Uraian Latihan - Ubah hanya baris-baris entri dari awal hingga baris yang memuat "ఘోరకార్యములు", termasuk baris itu, menjadi daftar JSON berisi string, satu string untuk tiap baris. Baris kosong tidak dimasukkan.

Bahan Masukan -
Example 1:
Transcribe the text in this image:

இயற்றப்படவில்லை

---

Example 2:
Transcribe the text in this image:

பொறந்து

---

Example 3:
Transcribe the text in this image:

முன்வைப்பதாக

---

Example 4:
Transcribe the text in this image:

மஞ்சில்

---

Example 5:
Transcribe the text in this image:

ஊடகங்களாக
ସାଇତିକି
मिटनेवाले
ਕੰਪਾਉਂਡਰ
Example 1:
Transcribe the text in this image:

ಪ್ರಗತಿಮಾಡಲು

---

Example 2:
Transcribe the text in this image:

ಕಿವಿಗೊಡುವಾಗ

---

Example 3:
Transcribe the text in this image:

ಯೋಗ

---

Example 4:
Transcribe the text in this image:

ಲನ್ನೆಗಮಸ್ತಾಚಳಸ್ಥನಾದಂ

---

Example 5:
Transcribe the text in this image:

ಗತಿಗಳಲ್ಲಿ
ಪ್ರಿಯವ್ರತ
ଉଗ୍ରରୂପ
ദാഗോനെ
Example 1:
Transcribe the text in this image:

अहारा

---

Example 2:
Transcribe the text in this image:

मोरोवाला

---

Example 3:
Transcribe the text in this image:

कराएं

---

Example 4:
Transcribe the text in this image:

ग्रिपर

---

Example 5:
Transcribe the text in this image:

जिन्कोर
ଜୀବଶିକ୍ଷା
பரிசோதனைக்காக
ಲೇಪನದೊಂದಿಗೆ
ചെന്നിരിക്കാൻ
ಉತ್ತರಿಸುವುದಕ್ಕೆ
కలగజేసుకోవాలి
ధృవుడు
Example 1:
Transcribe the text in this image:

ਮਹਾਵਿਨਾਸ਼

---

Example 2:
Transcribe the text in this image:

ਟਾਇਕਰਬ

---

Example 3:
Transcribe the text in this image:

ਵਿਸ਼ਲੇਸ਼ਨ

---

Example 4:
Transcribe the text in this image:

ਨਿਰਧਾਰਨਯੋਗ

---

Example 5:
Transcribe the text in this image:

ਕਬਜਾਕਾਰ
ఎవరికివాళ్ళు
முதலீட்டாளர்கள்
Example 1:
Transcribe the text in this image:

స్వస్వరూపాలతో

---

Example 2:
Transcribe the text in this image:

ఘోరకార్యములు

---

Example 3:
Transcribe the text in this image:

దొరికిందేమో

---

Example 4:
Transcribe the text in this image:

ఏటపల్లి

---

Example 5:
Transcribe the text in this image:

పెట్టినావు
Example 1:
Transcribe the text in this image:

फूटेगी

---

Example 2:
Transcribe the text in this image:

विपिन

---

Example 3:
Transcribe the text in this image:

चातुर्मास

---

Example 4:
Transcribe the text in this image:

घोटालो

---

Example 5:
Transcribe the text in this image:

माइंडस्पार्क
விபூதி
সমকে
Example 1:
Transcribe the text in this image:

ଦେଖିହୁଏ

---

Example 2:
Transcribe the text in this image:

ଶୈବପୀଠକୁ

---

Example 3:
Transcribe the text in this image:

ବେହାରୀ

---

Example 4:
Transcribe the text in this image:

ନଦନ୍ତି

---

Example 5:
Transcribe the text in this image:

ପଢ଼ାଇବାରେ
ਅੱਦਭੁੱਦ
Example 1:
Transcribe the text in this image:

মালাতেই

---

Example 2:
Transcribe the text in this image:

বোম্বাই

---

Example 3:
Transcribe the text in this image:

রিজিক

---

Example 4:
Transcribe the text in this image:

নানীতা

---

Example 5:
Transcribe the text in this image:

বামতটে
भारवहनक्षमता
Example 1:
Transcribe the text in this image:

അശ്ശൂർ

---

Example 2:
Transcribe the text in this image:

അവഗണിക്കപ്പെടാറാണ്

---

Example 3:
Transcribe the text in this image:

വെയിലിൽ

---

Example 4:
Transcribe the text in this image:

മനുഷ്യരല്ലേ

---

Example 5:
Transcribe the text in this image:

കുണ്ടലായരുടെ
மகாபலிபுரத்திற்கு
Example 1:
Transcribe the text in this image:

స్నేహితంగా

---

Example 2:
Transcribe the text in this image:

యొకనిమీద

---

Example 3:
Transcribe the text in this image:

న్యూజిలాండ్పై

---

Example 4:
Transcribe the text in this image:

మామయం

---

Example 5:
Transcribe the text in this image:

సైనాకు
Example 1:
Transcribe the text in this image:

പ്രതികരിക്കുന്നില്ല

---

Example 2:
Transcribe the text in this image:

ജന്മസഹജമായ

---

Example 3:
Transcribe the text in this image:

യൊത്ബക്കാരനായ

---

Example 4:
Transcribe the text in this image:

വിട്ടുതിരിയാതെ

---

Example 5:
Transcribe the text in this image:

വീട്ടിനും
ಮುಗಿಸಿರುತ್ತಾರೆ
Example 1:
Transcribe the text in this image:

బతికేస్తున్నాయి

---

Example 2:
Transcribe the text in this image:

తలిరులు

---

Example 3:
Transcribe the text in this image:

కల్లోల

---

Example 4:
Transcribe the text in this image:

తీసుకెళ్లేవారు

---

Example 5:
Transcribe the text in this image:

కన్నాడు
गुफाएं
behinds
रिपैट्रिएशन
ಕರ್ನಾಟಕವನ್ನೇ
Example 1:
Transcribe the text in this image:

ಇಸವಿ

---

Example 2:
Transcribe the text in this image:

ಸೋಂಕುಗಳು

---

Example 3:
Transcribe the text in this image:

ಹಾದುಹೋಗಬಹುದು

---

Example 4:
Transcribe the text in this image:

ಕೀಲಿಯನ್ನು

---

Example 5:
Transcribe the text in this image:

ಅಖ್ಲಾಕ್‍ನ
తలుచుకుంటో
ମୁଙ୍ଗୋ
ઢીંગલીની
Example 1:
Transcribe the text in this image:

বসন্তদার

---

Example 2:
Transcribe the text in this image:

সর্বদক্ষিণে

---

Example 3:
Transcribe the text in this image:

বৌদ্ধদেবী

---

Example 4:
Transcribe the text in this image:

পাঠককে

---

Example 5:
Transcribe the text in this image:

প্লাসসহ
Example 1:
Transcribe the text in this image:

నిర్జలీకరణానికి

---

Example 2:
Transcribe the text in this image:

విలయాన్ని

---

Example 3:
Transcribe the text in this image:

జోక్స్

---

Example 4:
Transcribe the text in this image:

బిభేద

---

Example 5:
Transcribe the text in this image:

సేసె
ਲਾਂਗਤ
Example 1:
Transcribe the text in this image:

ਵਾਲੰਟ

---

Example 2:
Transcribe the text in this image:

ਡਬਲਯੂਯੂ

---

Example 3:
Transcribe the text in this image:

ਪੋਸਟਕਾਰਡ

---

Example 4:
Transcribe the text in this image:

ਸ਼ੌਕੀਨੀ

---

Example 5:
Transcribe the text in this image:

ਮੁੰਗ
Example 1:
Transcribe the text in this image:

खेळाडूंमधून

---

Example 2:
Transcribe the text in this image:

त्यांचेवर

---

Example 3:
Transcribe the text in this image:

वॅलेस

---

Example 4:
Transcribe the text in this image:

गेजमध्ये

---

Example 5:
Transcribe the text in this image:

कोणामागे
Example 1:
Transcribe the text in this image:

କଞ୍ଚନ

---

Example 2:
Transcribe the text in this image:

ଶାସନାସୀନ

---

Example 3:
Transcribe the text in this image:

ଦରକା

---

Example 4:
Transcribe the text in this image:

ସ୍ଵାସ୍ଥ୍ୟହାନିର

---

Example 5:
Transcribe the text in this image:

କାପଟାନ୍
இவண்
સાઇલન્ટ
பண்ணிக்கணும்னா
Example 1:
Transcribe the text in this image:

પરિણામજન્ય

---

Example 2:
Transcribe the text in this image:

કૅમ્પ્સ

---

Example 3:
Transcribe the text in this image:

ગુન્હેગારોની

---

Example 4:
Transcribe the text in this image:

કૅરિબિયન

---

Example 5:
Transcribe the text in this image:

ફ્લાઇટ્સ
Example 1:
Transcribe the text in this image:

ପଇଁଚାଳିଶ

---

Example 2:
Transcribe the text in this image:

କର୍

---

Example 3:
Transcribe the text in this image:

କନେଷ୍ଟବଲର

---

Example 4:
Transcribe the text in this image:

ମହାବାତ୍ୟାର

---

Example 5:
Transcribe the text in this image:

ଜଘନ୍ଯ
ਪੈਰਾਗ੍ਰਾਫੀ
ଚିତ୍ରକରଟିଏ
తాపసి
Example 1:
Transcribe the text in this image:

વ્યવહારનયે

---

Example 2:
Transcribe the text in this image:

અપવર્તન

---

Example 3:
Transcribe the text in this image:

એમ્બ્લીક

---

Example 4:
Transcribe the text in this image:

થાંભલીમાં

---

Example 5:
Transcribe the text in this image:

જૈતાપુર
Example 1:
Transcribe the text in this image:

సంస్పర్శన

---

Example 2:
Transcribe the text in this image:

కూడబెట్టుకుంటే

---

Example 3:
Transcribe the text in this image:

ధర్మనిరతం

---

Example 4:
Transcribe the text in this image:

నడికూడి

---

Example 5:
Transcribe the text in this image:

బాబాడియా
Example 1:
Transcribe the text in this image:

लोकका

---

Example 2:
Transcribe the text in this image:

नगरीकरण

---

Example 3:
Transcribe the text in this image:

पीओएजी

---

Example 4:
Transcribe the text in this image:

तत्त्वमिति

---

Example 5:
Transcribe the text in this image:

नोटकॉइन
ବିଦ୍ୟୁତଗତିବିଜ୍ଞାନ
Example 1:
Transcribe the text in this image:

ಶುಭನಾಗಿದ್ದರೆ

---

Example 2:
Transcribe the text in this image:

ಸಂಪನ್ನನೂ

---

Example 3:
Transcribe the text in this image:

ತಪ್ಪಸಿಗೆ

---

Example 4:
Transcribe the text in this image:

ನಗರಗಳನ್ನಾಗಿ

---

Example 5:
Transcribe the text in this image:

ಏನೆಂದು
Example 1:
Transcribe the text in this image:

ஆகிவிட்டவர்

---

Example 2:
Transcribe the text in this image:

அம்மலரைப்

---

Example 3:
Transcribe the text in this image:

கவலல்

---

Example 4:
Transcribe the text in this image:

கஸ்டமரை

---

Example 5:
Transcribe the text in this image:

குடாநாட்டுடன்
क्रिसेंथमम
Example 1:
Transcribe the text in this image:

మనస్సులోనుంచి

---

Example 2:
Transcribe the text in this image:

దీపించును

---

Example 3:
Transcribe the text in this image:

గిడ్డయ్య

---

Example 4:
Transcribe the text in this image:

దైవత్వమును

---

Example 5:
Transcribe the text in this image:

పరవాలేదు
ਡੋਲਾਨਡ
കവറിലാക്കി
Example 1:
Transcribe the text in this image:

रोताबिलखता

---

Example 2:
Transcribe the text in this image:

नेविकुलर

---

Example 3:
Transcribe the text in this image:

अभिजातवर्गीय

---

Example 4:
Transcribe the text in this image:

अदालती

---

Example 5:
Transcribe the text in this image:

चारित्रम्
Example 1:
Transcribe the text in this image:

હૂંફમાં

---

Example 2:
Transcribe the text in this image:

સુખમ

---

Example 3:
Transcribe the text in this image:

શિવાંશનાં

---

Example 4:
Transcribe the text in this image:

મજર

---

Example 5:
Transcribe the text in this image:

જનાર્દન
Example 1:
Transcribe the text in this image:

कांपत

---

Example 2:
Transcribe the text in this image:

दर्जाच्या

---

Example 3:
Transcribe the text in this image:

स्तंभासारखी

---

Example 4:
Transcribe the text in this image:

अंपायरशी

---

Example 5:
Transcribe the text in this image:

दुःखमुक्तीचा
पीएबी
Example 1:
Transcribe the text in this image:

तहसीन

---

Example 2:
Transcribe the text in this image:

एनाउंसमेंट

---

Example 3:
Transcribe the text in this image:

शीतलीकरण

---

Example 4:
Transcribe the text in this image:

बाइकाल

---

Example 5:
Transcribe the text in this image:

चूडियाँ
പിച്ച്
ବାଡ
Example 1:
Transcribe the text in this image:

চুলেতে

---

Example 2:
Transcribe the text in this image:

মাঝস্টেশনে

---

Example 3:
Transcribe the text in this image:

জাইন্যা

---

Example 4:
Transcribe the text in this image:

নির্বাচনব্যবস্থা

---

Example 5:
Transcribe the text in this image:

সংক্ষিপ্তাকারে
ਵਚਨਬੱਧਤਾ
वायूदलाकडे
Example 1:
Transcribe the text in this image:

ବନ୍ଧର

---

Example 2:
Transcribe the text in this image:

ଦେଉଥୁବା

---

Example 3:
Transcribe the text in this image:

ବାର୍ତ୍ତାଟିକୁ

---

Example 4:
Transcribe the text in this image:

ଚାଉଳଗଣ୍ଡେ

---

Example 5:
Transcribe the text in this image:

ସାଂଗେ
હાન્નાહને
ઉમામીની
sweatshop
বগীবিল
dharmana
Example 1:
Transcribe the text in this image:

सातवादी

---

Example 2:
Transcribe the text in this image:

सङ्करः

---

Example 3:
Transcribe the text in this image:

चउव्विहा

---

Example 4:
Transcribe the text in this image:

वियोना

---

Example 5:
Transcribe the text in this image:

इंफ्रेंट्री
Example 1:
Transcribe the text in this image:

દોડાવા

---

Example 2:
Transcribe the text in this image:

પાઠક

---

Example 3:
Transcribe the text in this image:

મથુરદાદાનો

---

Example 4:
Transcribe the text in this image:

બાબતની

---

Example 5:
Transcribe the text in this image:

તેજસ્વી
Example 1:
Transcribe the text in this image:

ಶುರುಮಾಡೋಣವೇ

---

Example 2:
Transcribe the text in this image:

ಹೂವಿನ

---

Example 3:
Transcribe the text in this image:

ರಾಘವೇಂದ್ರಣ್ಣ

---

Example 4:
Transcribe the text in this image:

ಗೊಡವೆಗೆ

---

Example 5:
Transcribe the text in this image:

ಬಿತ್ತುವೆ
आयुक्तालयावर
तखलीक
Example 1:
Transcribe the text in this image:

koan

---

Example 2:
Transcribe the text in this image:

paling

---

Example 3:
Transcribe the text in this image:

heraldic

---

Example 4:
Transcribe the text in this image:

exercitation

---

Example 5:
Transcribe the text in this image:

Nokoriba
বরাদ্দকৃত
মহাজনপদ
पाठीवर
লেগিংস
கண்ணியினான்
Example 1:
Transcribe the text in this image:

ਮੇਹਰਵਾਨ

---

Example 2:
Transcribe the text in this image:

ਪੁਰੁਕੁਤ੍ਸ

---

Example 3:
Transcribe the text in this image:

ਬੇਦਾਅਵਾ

Penyelesaian Soal -
[
  "Example 1:",
  "Transcribe the text in this image:",
  "இயற்றப்படவில்லை",
  "---",
  "Example 2:",
  "Transcribe the text in this image:",
  "பொறந்து",
  "---",
  "Example 3:",
  "Transcribe the text in this image:",
  "முன்வைப்பதாக",
  "---",
  "Example 4:",
  "Transcribe the text in this image:",
  "மஞ்சில்",
  "---",
  "Example 5:",
  "Transcribe the text in this image:",
  "ஊடகங்களாக",
  "ସାଇତିକି",
  "मिटनेवाले",
  "ਕੰਪਾਉਂਡਰ",
  "Example 1:",
  "Transcribe the text in this image:",
  "ಪ್ರಗತಿಮಾಡಲು",
  "---",
  "Example 2:",
  "Transcribe the text in this image:",
  "ಕಿವಿಗೊಡುವಾಗ",
  "---",
  "Example 3:",
  "Transcribe the text in this image:",
  "ಯೋಗ",
  "---",
  "Example 4:",
  "Transcribe the text in this image:",
  "ಲನ್ನೆಗಮಸ್ತಾಚಳಸ್ಥನಾದಂ",
  "---",
  "Example 5:",
  "Transcribe the text in this image:",
  "ಗತಿಗಳಲ್ಲಿ",
  "ಪ್ರಿಯವ್ರತ",
  "ଉଗ୍ରରୂପ",
  "ദാഗോനെ",
  "Example 1:",
  "Transcribe the text in this image:",
  "अहारा",
  "---",
  "Example 2:",
  "Transcribe the text in this image:",
  "मोरोवाला",
  "---",
  "Example 3:",
  "Transcribe the text in this image:",
  "कराएं",
  "---",
  "Example 4:",
  "Transcribe the text in this image:",
  "ग्रिपर",
  "---",
  "Example 5:",
  "Transcribe the text in this image:",
  "जिन्कोर",
  "ଜୀବଶିକ୍ଷା",
  "பரிசோதனைக்காக",
  "ಲೇಪನದೊಂದಿಗೆ",
  "ചെന്നിരിക്കാൻ",
  "ಉತ್ತರಿಸುವುದಕ್ಕೆ",
  "కలగజేసుకోవాలి",
  "ధృవుడు",
  "Example 1:",
  "Transcribe the text in this image:",
  "ਮਹਾਵਿਨਾਸ਼",
  "---",
  "Example 2:",
  "Transcribe the text in this image:",
  "ਟਾਇਕਰਬ",
  "---",
  "Example 3:",
  "Transcribe the text in this image:",
  "ਵਿਸ਼ਲੇਸ਼ਨ",
  "---",
  "Example 4:",
  "Transcribe the text in this image:",
  "ਨਿਰਧਾਰਨਯੋਗ",
  "---",
  "Example 5:",
  "Transcribe the text in this image:",
  "ਕਬਜਾਕਾਰ",
  "ఎవరికివాళ్ళు",
  "முதலீட்டாளர்கள்",
  "Example 1:",
  "Transcribe the text in this image:",
  "స్వస్వరూపాలతో",
  "---",
  "Example 2:",
  "Transcribe the text in this image:",
  "ఘోరకార్యములు"
]